Microsoft-owned code hosting platform GitHub this week announced multiple security improvements, including free secret scanning for public repositories and mandatory two-factor authentication (2FA) for developers and contributors.
The secret scanning program is meant to help developers and organizations identify exposed secrets and credentials in their code. In 2022, it helped identify 1.7 million potential secrets exposed in public repositories.
“Secret scanning alerts notify you directly about leaked secrets in your code. We’ll still notify our partners for your fastest protection, but now you can own the holistic security of your repositories. You’ll also receive alerts for secrets where it’s not possible to notify a partner—for example, if the keys to your self-hosted HashiCorp Vault are exposed,” GitHub explains.
Starting this week, the feature is available for free for all free public repositories, to help prevent secret exposures and secure the open source ecosystem. The feature is now rolling out in beta and GitHub expects it to reach all users by the end of January 2023.
Developers will find the option available in their repositories under ‘Code security and analysis’ settings. Secret scanning can be launched from the ‘Security’ tab, underneath ‘Vulnerability alerts’. A list of identified secrets will be available there, containing remediation suggestions for each of them.
On Thursday, GitHub announced that organizations that have defined custom patterns for their secret scanning can now enable push protection for them and configure it on a pattern-by-pattern basis.
“You can define custom patterns at the repository, organization, and enterprise levels. And now, you can also enable push protection for custom patterns at the organization or repository level. With push protection enabled, GitHub will enforce blocks when contributors try to push code that contains matches to the defined pattern,” the code hosting platform says.
Custom patterns can be defined from the organization’s code security settings page, if GitHub Advanced Security and secret scanning are enabled. Organizations can dry run new patterns before publishing them and can enable ‘Push protection’ from the custom pattern’s page.
“GitHub recommends regularly checking your custom pattern’s alerts to make sure that you’re keeping false positive noise as low as possible for your developers. This strategic use of push protection can help you build trust between your contributors and their security alerts, so that alerts are properly actioned when needed,” the platform notes.
To further improve repository security, GitHub will require millions of developers on the platform to enable 2FA for their accounts in 2023. Initially announced in May, the requirement will be rolled out gradually starting March 2023 and is expected to reach all developers and contributors by the end of the year.
Mandatory 2FA targets users who publish GitHub or OAuth apps or packages, those who create a release, who are enterprise and organization administrators, and those who contribute code, either to the approximate top four million public and private repositories or to repositories deemed critical by NPM, OpenSSF, PyPI, or RubyGems.

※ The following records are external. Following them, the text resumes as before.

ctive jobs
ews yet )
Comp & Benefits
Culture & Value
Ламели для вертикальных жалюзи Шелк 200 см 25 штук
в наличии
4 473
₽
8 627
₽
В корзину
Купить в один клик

“We’ll assess the outcomes of the rollout after each group–observing user success rates for 2FA onboarding, rates of account lockout and recovery, and our support ticket volume. This data will enable us to adjust our approach and more appropriately size and schedule remaining groups as needed to ensure a positive experience for developers, and support workloads GitHub can sustain,” GitHub announced.
The platform will start sending reminders to the targeted users 45 days prior to the mandatory 2FA deadline, will then prompt them to enable the feature each day when they access GitHub, and, seven days after the deadline, will block their accounts from accessing the platform’s features until 2FA is enabled.
“Twenty-eight (28) days after you enable 2FA, you will be presented with a 2FA check-up while using GitHub.com, which validates that your 2FA setup is working correctly. Previously signed in users will be able to reconfigure 2FA if they have misconfigured or misplaced second factors or recovery codes during onboarding,” GitHub explains.